The UK government is mulling proposals that will prevent asset managers from signing non-disclosure agreements with their public pension fund investors.
Amendments to the UK’s Pension Schemes Bill, put forward by several House of Lords members, aims to stop asset managers concealing fees in a bid to provide pensioners with more information about how their pensions are managed.
Specifically, clause 38 of the proposal states that pension fund managers “shall be under a general requirement to account to their beneficiaries for all actions taken in the performance of their investment functions…and be under a general requirement to act transparently in that regard…and shall comply with any reasonable request for information.”
The proposal was submitted to parliament last month and will need approval from the Treasury and the Department for Business, Innovation and Skills. If adopted, the law could take effect as early as March.
Throughout 2014, a debate raged on fee transparency, both from within the industry and from outside critics who argued taxpayer-funded pension plans should disclose their fee arrangements with asset managers. BlackRock, the world’s biggest fund house, told the Financial Times in November that it was “neither in the interest of institutional investors nor of investment managers to ban non-disclosure agreements”.

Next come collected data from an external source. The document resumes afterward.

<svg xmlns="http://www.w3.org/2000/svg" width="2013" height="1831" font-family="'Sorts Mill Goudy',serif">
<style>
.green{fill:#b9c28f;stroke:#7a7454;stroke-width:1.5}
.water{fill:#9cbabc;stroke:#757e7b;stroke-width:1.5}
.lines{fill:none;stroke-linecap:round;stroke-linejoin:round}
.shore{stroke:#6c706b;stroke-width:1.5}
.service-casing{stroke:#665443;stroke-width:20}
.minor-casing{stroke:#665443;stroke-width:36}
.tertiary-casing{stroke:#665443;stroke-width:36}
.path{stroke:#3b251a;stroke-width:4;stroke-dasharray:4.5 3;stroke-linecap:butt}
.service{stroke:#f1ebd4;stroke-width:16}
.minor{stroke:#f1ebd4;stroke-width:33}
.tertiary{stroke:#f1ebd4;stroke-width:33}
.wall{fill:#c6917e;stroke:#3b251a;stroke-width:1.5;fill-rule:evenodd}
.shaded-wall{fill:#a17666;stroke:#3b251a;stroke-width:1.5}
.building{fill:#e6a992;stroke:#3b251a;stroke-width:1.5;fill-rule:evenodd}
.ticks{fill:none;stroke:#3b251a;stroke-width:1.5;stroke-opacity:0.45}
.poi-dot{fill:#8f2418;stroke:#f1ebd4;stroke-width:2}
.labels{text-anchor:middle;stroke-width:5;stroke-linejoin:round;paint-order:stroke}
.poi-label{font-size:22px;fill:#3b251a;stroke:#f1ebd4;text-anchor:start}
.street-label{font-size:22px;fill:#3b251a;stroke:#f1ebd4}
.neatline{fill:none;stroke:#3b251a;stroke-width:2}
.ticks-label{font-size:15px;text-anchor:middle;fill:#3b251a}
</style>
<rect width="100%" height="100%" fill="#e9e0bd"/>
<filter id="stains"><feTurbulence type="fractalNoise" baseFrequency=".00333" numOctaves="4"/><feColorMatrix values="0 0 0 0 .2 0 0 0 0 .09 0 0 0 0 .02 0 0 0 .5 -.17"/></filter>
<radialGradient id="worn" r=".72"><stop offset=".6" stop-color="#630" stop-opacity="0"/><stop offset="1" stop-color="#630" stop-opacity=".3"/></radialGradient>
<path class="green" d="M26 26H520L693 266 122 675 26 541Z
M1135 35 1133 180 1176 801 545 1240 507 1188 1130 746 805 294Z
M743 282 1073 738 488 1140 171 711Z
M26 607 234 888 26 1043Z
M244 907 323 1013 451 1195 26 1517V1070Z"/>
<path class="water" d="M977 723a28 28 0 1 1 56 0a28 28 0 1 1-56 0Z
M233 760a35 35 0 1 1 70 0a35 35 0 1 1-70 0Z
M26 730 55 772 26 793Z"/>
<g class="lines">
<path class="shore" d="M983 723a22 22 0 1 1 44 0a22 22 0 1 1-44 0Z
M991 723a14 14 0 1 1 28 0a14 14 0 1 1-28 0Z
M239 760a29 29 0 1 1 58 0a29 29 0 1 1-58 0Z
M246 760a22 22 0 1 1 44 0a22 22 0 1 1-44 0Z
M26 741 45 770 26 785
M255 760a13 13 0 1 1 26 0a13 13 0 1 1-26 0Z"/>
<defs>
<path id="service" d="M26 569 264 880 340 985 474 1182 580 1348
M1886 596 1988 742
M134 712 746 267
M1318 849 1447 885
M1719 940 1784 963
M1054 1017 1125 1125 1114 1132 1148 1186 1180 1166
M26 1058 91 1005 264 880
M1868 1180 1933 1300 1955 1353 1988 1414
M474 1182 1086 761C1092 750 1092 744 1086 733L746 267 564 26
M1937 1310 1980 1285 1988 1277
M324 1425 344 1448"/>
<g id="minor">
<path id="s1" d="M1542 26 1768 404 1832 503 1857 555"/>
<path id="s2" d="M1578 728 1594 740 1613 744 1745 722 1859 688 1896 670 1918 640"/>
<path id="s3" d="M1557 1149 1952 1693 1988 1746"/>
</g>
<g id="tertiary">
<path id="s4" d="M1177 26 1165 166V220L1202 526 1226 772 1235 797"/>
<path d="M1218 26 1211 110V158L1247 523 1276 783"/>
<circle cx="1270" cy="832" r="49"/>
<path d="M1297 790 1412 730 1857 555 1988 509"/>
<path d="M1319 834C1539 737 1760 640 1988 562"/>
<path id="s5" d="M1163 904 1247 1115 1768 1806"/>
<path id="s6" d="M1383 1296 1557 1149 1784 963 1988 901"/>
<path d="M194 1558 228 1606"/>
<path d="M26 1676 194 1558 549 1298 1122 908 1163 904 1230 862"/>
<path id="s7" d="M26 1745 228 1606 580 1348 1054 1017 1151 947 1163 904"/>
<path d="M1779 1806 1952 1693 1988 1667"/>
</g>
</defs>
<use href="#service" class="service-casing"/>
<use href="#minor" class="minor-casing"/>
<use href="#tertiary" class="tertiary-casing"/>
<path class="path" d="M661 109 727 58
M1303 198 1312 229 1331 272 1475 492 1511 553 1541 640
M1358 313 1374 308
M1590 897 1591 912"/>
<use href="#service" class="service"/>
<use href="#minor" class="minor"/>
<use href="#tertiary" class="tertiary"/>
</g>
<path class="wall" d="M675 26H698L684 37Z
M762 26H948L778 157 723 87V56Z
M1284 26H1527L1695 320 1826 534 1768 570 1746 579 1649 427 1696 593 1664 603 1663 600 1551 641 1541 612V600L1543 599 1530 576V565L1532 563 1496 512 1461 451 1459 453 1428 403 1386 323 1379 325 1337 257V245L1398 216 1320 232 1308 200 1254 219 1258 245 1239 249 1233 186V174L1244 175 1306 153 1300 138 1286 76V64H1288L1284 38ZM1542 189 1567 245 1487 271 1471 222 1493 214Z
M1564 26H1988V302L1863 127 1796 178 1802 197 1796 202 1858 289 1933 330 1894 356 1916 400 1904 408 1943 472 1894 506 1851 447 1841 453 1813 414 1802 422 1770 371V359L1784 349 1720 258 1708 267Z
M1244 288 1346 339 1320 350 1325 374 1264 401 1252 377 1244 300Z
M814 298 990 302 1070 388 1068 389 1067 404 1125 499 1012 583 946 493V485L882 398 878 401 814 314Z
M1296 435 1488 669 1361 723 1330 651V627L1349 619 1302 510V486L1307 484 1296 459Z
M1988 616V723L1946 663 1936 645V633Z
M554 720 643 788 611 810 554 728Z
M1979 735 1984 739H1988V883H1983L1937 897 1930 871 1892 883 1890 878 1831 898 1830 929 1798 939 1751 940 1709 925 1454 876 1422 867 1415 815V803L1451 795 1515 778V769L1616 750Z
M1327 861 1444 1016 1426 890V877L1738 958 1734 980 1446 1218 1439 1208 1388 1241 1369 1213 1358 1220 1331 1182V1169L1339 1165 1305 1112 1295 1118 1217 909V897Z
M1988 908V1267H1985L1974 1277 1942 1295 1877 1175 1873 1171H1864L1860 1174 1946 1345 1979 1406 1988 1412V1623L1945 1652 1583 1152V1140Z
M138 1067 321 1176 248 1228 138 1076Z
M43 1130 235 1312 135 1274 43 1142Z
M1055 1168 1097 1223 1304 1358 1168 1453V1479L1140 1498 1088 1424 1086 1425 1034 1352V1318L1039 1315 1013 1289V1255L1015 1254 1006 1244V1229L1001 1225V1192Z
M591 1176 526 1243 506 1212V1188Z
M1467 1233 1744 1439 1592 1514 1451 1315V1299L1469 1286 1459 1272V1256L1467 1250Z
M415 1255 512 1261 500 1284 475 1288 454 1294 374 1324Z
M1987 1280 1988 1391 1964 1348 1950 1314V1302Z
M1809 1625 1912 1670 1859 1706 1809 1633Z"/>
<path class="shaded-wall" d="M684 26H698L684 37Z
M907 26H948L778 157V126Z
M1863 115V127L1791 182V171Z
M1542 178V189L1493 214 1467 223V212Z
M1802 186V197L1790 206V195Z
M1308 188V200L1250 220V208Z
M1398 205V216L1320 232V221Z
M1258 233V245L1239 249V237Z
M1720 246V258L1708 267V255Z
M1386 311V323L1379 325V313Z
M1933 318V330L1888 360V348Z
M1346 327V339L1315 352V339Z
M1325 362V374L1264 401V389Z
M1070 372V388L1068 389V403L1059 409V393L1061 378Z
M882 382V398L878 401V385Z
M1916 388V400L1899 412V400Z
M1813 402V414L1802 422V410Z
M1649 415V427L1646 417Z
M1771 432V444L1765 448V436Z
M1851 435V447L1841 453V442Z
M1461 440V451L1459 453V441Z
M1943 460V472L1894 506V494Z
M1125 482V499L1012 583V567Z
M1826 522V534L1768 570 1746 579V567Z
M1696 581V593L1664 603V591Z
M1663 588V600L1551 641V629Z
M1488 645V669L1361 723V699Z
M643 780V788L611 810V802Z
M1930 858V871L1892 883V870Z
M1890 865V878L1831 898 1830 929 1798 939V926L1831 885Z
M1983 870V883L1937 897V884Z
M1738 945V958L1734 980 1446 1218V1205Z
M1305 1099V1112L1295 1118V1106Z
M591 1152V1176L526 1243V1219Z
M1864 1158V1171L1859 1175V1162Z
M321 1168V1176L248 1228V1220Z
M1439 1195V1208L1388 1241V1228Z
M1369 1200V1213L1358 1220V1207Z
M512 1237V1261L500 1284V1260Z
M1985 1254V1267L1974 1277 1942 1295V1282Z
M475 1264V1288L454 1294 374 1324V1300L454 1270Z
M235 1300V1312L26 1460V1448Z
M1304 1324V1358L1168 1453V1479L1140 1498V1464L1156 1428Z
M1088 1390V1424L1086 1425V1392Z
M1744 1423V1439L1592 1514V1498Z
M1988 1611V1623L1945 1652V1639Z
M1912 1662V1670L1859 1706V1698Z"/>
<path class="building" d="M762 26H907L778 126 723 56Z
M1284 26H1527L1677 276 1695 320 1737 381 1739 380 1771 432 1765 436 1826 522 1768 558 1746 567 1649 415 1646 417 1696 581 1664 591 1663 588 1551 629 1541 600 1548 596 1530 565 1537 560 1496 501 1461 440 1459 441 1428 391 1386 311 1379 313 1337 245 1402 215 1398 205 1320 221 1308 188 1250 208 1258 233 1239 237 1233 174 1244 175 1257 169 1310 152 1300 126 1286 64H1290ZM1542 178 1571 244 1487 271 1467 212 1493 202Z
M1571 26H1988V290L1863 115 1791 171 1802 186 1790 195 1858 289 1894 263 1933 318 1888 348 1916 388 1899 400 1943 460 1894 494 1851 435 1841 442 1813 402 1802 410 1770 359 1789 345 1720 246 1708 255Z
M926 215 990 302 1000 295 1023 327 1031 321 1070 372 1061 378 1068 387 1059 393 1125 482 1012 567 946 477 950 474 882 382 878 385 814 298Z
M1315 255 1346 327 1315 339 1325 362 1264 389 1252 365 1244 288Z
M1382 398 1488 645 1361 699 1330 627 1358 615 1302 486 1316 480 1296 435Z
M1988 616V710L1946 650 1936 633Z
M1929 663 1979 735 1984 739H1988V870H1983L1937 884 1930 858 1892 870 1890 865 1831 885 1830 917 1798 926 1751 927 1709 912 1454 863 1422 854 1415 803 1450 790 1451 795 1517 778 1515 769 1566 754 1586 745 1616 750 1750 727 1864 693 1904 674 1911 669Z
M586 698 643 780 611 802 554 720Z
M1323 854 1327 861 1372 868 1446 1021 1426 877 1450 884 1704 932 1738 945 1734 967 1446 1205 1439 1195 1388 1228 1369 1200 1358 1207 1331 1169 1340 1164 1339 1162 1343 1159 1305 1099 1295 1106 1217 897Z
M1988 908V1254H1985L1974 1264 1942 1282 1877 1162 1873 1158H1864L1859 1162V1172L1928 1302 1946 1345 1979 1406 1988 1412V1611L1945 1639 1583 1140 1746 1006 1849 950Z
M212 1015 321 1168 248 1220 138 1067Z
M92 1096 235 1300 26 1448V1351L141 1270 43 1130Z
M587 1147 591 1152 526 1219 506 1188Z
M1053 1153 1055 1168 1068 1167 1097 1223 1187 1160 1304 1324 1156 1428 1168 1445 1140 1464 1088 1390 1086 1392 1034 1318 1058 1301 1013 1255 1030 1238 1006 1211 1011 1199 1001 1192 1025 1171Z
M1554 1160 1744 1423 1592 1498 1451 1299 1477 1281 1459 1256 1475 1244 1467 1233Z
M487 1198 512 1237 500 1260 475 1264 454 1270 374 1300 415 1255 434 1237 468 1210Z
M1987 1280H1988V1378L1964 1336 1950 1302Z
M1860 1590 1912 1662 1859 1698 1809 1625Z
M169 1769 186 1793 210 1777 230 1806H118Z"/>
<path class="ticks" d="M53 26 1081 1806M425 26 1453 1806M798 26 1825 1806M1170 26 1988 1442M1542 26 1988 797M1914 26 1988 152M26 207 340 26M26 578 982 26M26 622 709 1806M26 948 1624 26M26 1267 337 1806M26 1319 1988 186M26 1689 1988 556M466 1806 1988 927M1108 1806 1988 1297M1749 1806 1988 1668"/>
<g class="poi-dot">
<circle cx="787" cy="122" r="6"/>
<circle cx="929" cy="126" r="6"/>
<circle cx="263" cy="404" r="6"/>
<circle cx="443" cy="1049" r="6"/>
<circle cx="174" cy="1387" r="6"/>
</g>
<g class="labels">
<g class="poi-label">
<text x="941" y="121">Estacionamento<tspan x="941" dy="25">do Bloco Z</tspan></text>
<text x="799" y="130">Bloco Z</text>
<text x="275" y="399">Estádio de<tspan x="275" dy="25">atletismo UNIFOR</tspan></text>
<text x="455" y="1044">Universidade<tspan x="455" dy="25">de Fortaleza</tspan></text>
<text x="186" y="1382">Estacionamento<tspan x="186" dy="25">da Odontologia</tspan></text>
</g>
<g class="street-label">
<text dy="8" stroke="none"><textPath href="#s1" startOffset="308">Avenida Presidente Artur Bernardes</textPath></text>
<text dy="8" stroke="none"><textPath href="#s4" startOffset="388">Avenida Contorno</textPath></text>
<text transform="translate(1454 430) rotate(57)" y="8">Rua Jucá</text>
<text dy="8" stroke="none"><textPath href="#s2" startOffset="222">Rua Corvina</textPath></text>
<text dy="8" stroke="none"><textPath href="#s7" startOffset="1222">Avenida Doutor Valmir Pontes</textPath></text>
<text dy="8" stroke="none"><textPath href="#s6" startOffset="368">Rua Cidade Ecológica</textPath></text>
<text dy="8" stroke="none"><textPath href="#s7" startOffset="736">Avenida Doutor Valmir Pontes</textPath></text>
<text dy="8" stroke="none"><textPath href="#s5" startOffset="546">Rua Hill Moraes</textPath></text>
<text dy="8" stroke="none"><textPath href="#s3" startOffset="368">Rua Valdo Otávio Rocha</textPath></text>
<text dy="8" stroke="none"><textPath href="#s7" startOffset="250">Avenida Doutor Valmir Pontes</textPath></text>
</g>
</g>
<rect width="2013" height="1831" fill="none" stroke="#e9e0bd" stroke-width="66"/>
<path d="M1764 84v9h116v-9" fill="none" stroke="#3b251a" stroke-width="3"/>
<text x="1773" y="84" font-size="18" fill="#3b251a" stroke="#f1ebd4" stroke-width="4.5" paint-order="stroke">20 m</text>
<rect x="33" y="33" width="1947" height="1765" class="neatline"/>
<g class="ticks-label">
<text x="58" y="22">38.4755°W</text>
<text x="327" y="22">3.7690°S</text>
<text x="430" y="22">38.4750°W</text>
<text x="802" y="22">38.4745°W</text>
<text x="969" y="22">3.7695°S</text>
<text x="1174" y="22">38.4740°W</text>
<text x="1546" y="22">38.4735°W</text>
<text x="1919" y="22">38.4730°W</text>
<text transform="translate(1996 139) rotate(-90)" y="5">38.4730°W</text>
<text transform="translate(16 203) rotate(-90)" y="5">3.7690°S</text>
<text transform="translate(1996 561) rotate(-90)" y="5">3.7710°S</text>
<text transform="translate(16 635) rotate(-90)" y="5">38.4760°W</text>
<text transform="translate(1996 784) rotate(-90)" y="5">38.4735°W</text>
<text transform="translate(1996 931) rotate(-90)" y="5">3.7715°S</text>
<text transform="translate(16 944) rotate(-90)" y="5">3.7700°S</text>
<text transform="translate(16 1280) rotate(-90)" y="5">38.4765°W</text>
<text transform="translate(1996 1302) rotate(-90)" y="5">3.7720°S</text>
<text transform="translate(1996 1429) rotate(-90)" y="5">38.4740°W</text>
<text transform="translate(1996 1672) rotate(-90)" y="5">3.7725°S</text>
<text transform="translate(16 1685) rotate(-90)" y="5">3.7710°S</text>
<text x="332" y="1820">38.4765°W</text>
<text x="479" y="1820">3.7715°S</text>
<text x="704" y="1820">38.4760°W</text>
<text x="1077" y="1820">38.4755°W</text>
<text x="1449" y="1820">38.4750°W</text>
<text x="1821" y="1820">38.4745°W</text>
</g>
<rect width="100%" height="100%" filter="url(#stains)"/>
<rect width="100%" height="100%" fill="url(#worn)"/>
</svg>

In past interviews with pfm, no manager described management fees a vital trade secret, nor defended the idea that disclosing them can make or break a firm. However, GPs perceive the fee debate as a proxy battle for disclosing other data that really are sensitive to the firm’s ability to do business, such as the finer points of their investment strategies, key man clauses and the like. Fund managers argue these items are documented in the LPA, and if the LPA can no longer be subjected to non-disclosure, then sooner or later demands will be made to publish other types of fund-specific information also.